Indeed, this year, the industry has portrayed itself as a proponent of comprehensive health reform and its health care proposal has generated a slew of positive media coverage. But some still question the industry’s sincerity. Will AHIP support health care reform that lowers the industry’s profit margins, and will the insurance industry sacrifice profits for progress, these critics ask?
The industry’s opposition to Illinois State Representative Gregg Harris’ (D-Chicago) effort to pass legislation regulate the individual insurance market may begin to answer these questions.
Recently, the Illinois House passed ‘The Health Insurance Consumer Protection Act (House Bill 3923),’ a bill designed to regulate the state’s ‘Wild West’ individual health market. The act requires insurance companies to “spend at least 75% of premium dollars on medical care rather than on executive salaries,” establishes an office to conduct “external independent reviews of denied claims and rate increases” and simplifies “the complicated application process for both individual and small group markets by creating a standard application.”
ThinkProgress spoke with Harris, who explained that while the insurance industry initially supported his efforts, it opposed the actual legislation:
It’s the same kind of language they’ve talked about at the national level: “We could be supportive of some of this stuff if there was an individual mandate,” and “we’re willing to talk and negotiate and talk about parts of the bill.” But when it came time for the vote, they were out in pretty strong opposition.
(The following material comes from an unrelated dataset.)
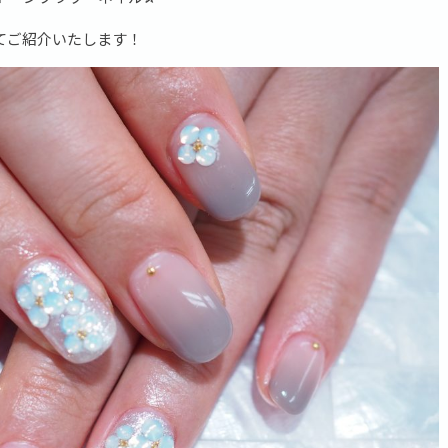
てご紹介いたします！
Every procedural trick in the book was used to stall it and derail it on the last day, but we got it through.
Listen:
Reform on the national level “is going to be very difficult,” Harris explained. “You’re really going to have to stand up to some powerful interests to get done and people are going to have to make a decision. Where are your votes going to be as a legislator? Are they going to be to protect consumers, or are they going to be to protect an industry giant?”
The Health Insurance Consumer Protection Act will now move to the Senate where, Harris predicts, “the opposition will be just as strong.”